How To Tell A Story With Code
Time to read: 5 minutes
Narrative is this crazy itch we all want scratched – if you think back to the last speech, song or standup routine that really grabbed your attention, chances are good that it told a story. This very human craving is something we try to feed on our developer evangelism team here at Twilio. But, I’ll be the first to admit, constructing a narrative out of code is damn tough.
As a developer myself, I want the presentations I attend to be full pragmatic utility and technical detail. If you’re telling a story built around technical concepts, the narrative can’t be ornamental or bolted on. Pretty language or fairy tale use cases doesn’t impress hackers – the value of their time is too immense to waste with extraneous metaphor.
Further, Twilio’s products present a difficult storytelling challenge. The broad theme of powering communication binds them all, but threading together Twilio Voice, SMS and Client into a coherent tale that will capture a busy coder’s attention is a problem whose solution is solidly non-obvious. Ringing your phone, sending a text message and talking into your browser are very different human experiences that live mostly in isolation. Can you immediately think of one contiguous, compelling scenario that would loop in all three?
Finally, the pure act of telling the story with code is super hard. Technical audiences – to my undying gratitude – are very discriminating. Some joker in a red jacket can’t come along and hack out a mommy class and a daddy argument instantiating a little baby object together and expect to earn a developer’s respect. The code written in this story needs to be non-trivial and instructive, do something the developer can’t just squeeze out in five minutes looking at the documentation, and – above all – work.
Factor in all three of these challenges and storytelling through programming starts to look pretty tough.
Constructing A Narrative Out Of Code
In broad strokes, a story is a coherent narrative with a beginning, a middle and an end. While extremely basic, such a framework quickly starts to make the solution easier to find. For a technical presentation, a beginning could be a problem statement – a description of some issue that resonates with the audience. The middle could be writing some simple solutions to address the discrete parts of the problem. Finally, the satisfying conclusion could be stringing that code together into software that works.
The Karaoke Case Study
Such a framework makes the narrative coherent, but leaving it at the paragraph above would be a serious snoozefest – our story needs to be interesting! No matter how many lolcats I sneak into the deck, no one is going to leave happy if my beginning, middle and end is boring.
Using the narrative framework we described above, everything hinges on the problem statement. If the problem statement captures the audience’s attention, the solution is likely to sustain it. But what is a problem that is likely to resonate with a broad technical audience and be solved by telephones, browsers and SMS?

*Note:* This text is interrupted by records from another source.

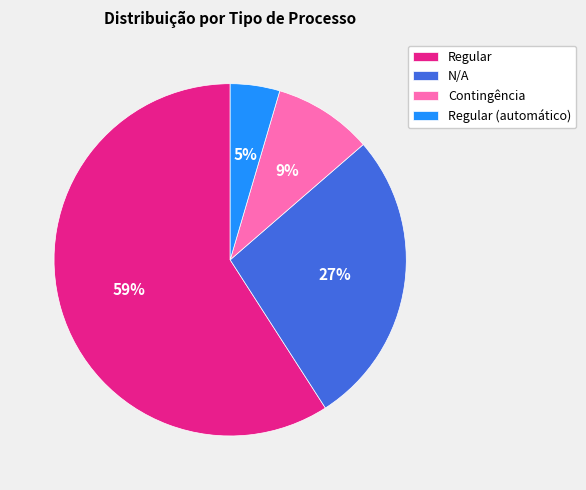

How many segments does this pie chart have?

4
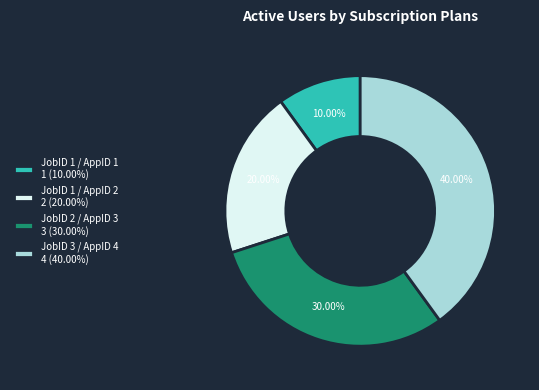

Rank the categories by value from lowest to highest.

JobID 1 / AppID 1, JobID 1 / AppID 2, JobID 2 / AppID 3, JobID 3 / AppID 4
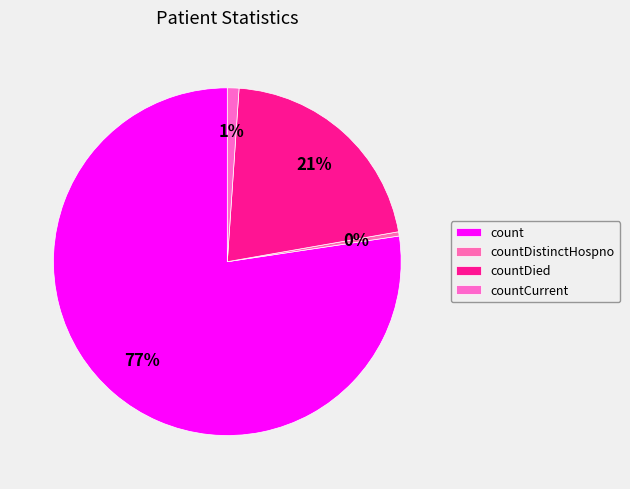

The countCurrent slice represents 1% of the pie. True or false?

True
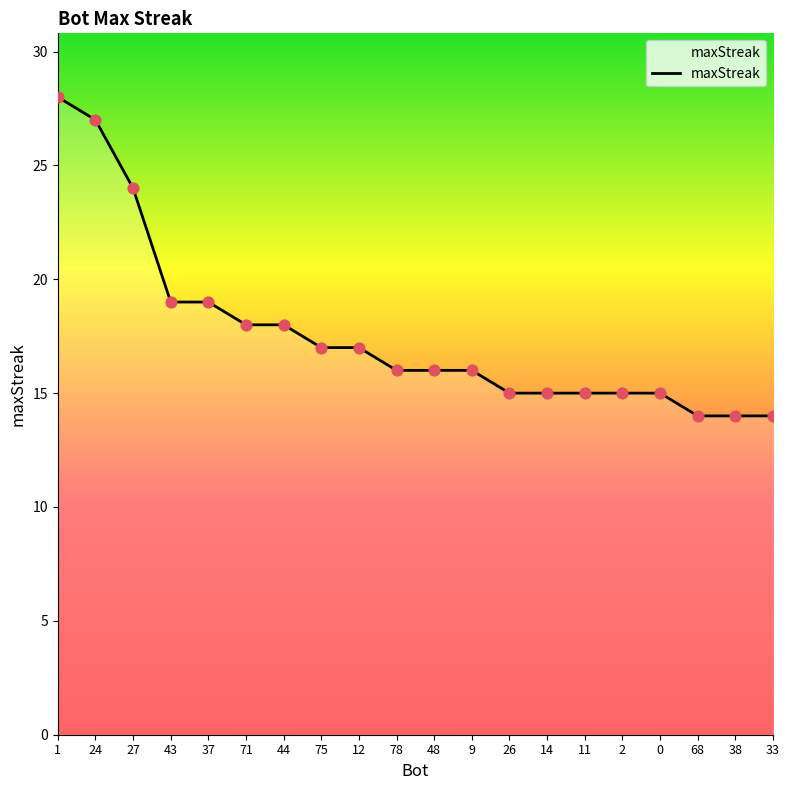

Which has a higher value, 33 or 71?

71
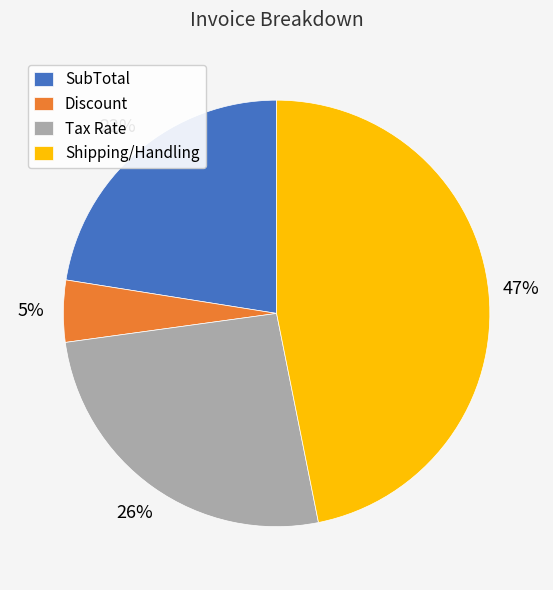

To the nearest percent, what is the combined percentage of Tax Rate and Discount?

31%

In my own experience, the problem statements that grip my attention are the ones with absurd combinations of high-powered technology with completely unrelated problems. Jet powered beer coolers, automatic grapefruit segmenters made of Legos, Arduino ping pong cannons – I love them all. Capturing that kind of audacious hacker spirit in our problem statement is sure to be compelling.

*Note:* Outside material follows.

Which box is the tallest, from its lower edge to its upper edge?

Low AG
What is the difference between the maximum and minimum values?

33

What if we used the cloud to sing karaoke?
A Cloud-Powered Story
Building a karaoke machine in the cloud is a catchy theme and perfect for our narrative framework as we have four different pieces to build: the microphone, the sound system, the music and the lyrics. Further, they conveniently align with the building blocks we’re trying to make a story out of – Twilio Voice, SMS and Client. Now we just need to cut some Python that’ll do it.
For the microphone, we can use the phone in the pocket of an intrepid audience member by hacking out a quick TwiML Voice app that puts the audience member in a Conference.

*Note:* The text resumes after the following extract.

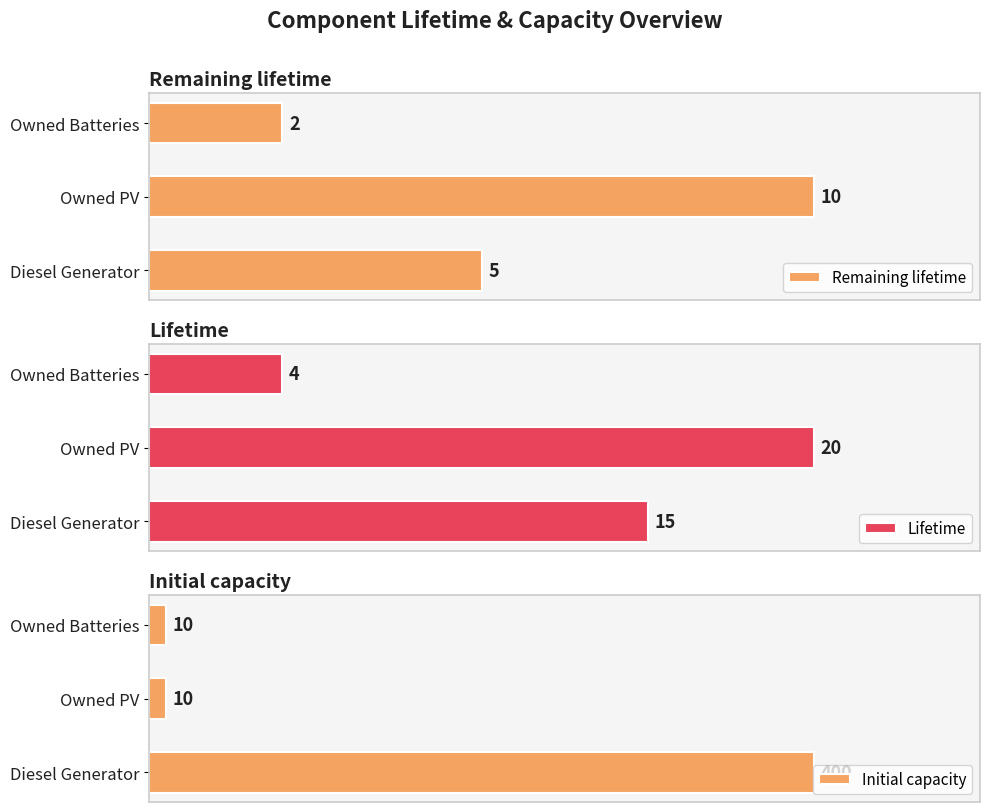

How many data points does each series have?

3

For the sound system, we can use the speakers on my presentation laptop by dialing into the same Conference using Twilio Client and a browser.
The music we can deliver into the Conference by scripting a REST API request to call into the same number as the audience member and execute a verb.
Finally, the lyrics for the song we can send via SMS line-by-line to the singer’s phone from a text file.
String it all together with a few bad jokes and we suddenly start to have a quality story we can tell. Not only do we use all three building blocks we wanted to start with, but we also use them fully by demonstrating inbound and outbound Twilio features. With the snippets of code above we have a solid middle to our story that builds to a full karaoke machine – a suitable conclusion for our code-powered narrative.
Making It Work
Now, all that is left is to tell that story. Here’s an attempt at such I gave recently at Philly Emerging Tech.
ETE 2012 – Rob Spectre – How to Build a Cloud-Powered Karaoke Machine from Chariot Solutions on Vimeo.
The code for the presentation is up on GitHub, as well as the slides from the deck.
Storytelling is a crucial skill for all public speakers – we who ply our trade in tech shouldn’t consider ourselves excluded. A strong narrative is hard to ignore and whether you are slinging slides, bullet points or lines of code, every presentation would do well from having one.
Just like this blog post, if you build your presentation with a strong beginning, middle and end, a compelling theme, and make them work together, you will capture your audience’s attention and – hopefully – their hearts and minds as well.